Why the clock need stones

What the clock uses stones

Effective operation of the clock mechanism is directly related to the number of stones. Experienced watchmakers will reveal a secret to you: stones can significantly reduce harmful friction between individual parts of the clock mechanism.

The more stones in hours, the higher their resistance to wear. This claim was even reflected in standards adopted at one time in Switzerland.

The first mechanical clock, which used rubies, was made in the early 18th century. English watchmaker Grey was one of the first to think about how to reduce the coefficient of friction between parts of the clock mechanism. During his life, this master made several thousand watches. And every one used rubies.

However, in modern quality clocks, stones are not used only for the sake of reducing friction. Modern materials, which make the details of the watch, have high characteristics, and therefore are able to compete with rubies in eliminating harmful effects. Why do stones remain a necessary element of the construction of the clock mechanism?

Secrets of clockstones

The fact is that the caffes of the axes of the mechanical clock have a very small diameter. Stones can reduce pressure on parts and keep support elements intact.

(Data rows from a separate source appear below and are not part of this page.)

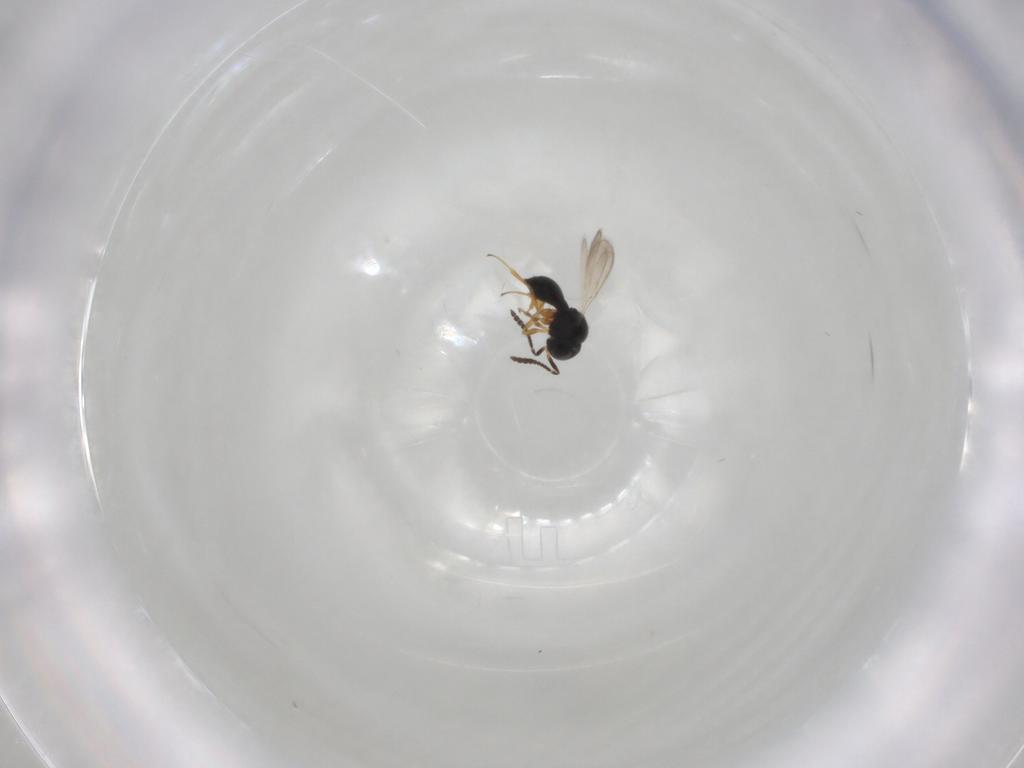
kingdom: Animalia
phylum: Arthropoda
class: Insecta
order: Hymenoptera
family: Scelionidae
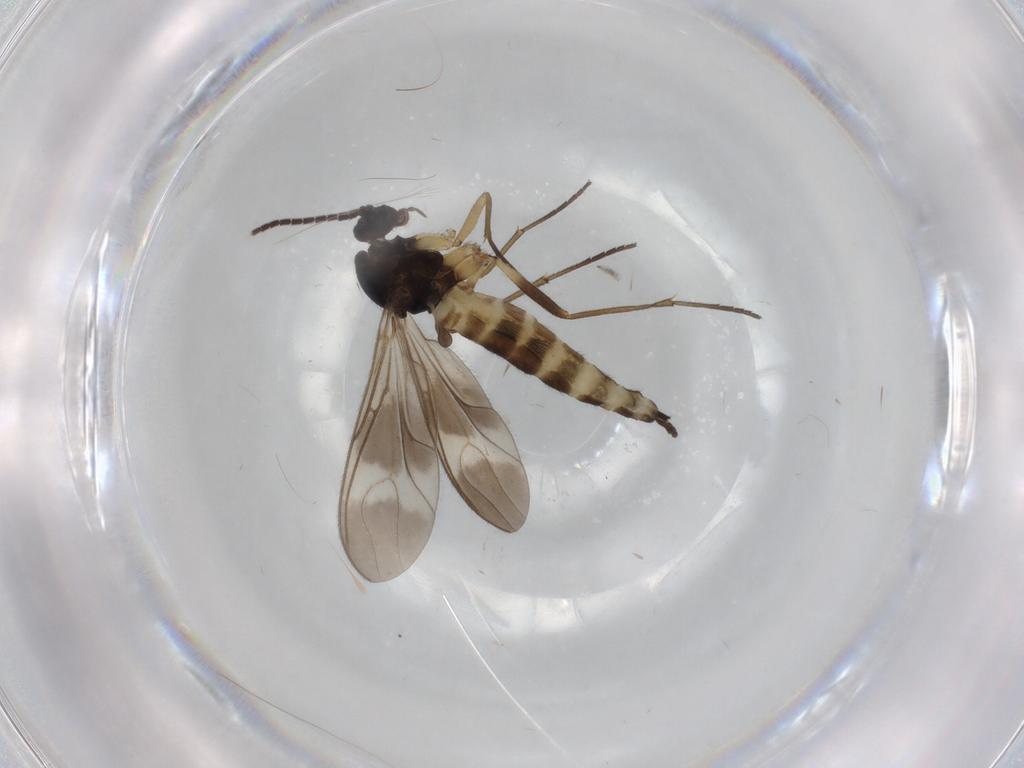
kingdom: Animalia
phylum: Arthropoda
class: Insecta
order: Diptera
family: Sciaridae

In addition, stones do not suffer from corrosion characteristic of metals, so the polished surface of artificial ruby retains its working properties much longer.

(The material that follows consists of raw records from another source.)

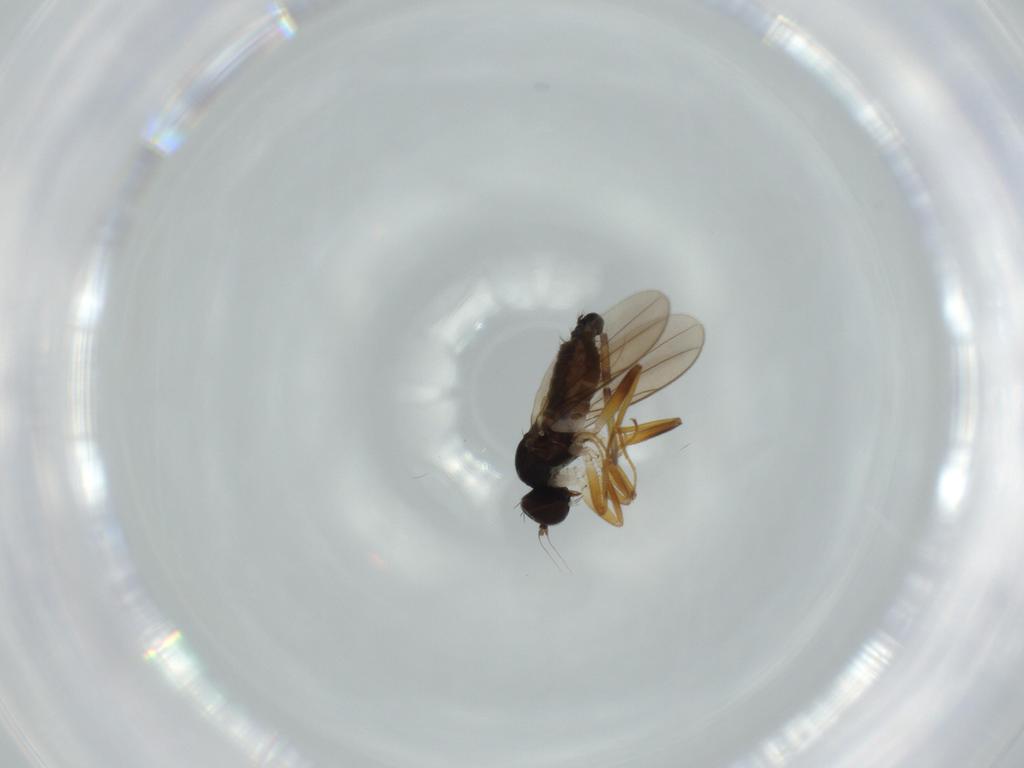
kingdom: Animalia
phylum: Arthropoda
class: Insecta
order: Diptera
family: Hybotidae
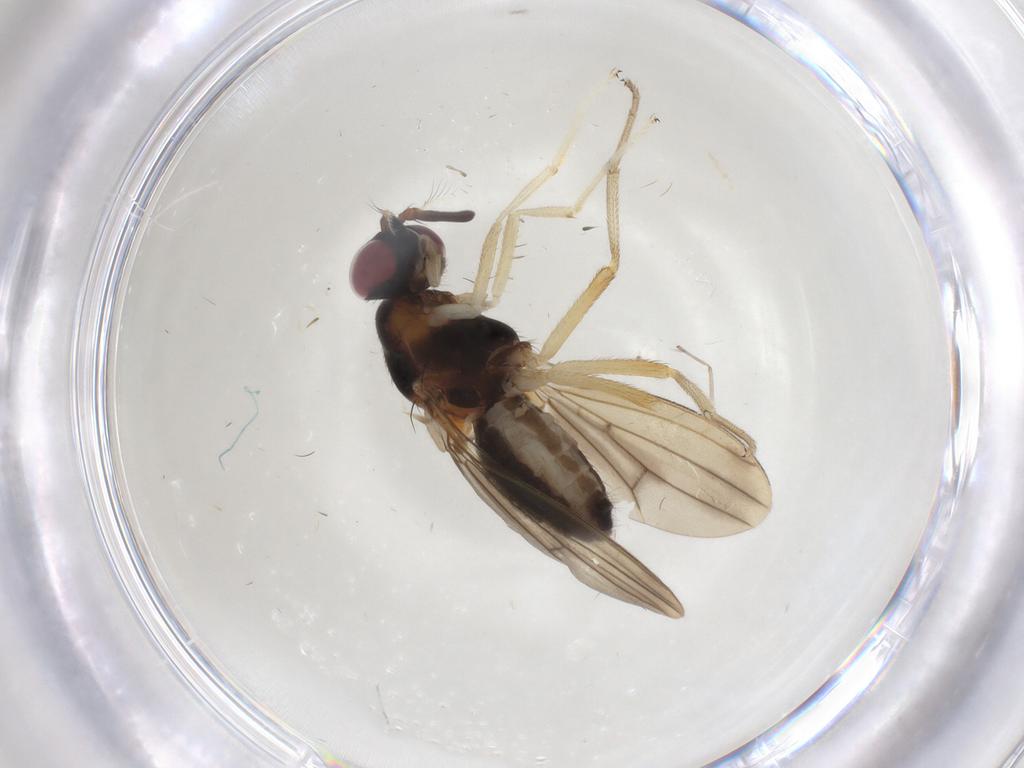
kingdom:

It is the artificial ruby that is best suited for clock mechanisms. This stone is resistant to wear, has considerable hardness, easy to grind and polish.

The use of rubies guarantees the smooth operation of the mechanism for a long time without any deformation.

What number of stones in a watch is considered optimal? This directly depends on the complexity of the mechanism driving the arrows into motion. For example, in modern clocks of electron-mechanical type, which have additional functions, is used from fifteen or more stones.

It should be remembered, however, that in pursuit of prestige individual manufacturers use an unnecessarily large number of stones in the construction of watches, which is not really caused by a valid necessity. This gives you the opportunity to proudly declare that this watch is of excellent quality. If you do not want to overpay for such a dubious advantage, you should remember that the total number of stones in a quality watch must exactly correspond to the number of axes used in the mechanism.